> **Recorded data**:
--------------------
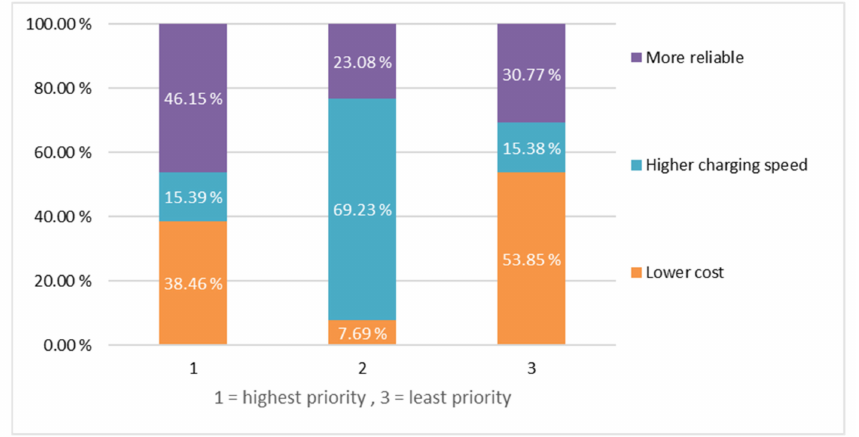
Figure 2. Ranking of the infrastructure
--------------------
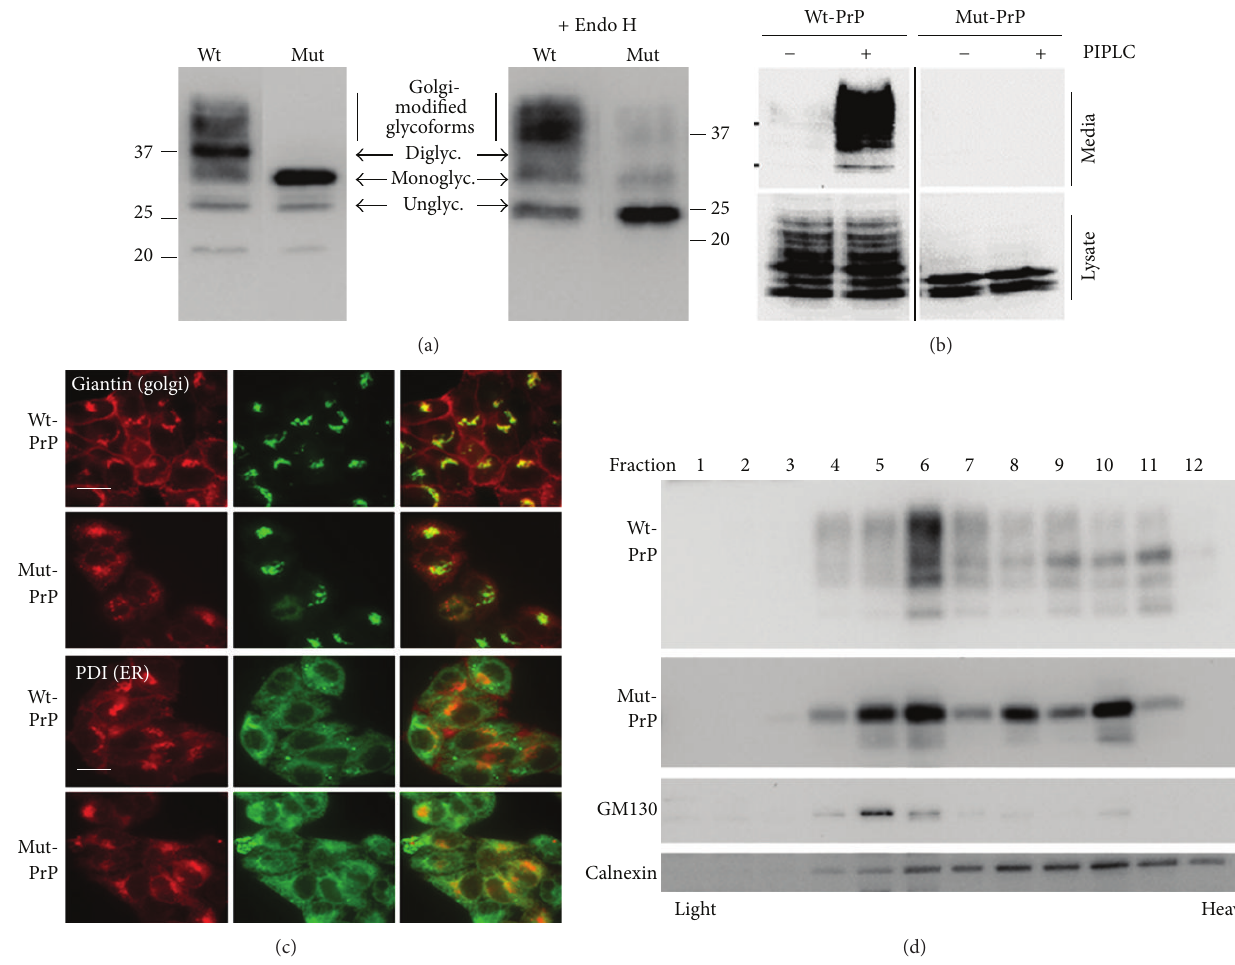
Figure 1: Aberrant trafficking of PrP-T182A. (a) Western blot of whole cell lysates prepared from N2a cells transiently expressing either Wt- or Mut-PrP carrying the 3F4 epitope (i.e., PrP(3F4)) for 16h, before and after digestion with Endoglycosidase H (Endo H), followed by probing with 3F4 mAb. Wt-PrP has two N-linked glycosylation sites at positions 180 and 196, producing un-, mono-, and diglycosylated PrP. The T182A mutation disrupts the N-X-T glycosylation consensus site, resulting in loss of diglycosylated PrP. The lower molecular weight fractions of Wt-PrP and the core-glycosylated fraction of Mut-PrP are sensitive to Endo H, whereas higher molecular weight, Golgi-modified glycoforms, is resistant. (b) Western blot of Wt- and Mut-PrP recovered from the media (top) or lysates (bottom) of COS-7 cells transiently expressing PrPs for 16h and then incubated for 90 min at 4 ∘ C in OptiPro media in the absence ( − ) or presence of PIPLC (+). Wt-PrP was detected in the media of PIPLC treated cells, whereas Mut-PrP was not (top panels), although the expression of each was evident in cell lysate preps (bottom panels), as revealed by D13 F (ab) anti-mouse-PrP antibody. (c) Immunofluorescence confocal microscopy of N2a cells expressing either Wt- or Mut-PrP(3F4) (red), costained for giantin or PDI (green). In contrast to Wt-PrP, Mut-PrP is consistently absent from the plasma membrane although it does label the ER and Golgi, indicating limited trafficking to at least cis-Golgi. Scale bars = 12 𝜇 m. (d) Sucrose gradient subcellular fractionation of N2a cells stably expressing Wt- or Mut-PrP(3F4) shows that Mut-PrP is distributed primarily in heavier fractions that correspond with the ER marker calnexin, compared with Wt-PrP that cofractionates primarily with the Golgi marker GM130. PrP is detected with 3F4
--------------------
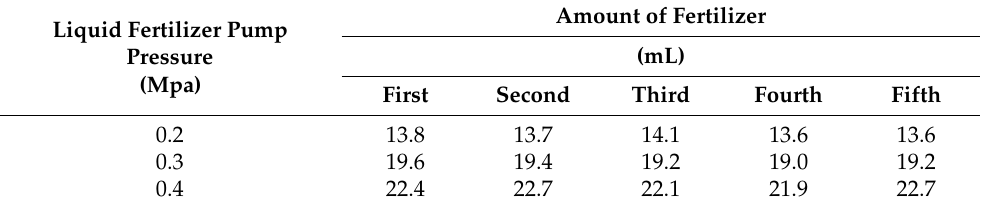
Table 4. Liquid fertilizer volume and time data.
--------------------
> **Work order**: Gather each line from the entries above that includes the word "Figure".

> **Response area**:
Figure 2. Ranking of the infrastructure
Figure 1: Aberrant trafficking of PrP-T182A. (a) Western blot of whole cell lysates prepared from N2a cells transiently expressing either Wt- or Mut-PrP carrying the 3F4 epitope (i.e., PrP(3F4)) for 16h, before and after digestion with Endoglycosidase H (Endo H), followed by probing with 3F4 mAb. Wt-PrP has two N-linked glycosylation sites at positions 180 and 196, producing un-, mono-, and diglycosylated PrP. The T182A mutation disrupts the N-X-T glycosylation consensus site, resulting in loss of diglycosylated PrP. The lower molecular weight fractions of Wt-PrP and the core-glycosylated fraction of Mut-PrP are sensitive to Endo H, whereas higher molecular weight, Golgi-modified glycoforms, is resistant. (b) Western blot of Wt- and Mut-PrP recovered from the media (top) or lysates (bottom) of COS-7 cells transiently expressing PrPs for 16h and then incubated for 90 min at 4 ∘ C in OptiPro media in the absence ( − ) or presence of PIPLC (+). Wt-PrP was detected in the media of PIPLC treated cells, whereas Mut-PrP was not (top panels), although the expression of each was evident in cell lysate preps (bottom panels), as revealed by D13 F (ab) anti-mouse-PrP antibody. (c) Immunofluorescence confocal microscopy of N2a cells expressing either Wt- or Mut-PrP(3F4) (red), costained for giantin or PDI (green). In contrast to Wt-PrP, Mut-PrP is consistently absent from the plasma membrane although it does label the ER and Golgi, indicating limited trafficking to at least cis-Golgi. Scale bars = 12 𝜇 m. (d) Sucrose gradient subcellular fractionation of N2a cells stably expressing Wt- or Mut-PrP(3F4) shows that Mut-PrP is distributed primarily in heavier fractions that correspond with the ER marker calnexin, compared with Wt-PrP that cofractionates primarily with the Golgi marker GM130. PrP is detected with 3F4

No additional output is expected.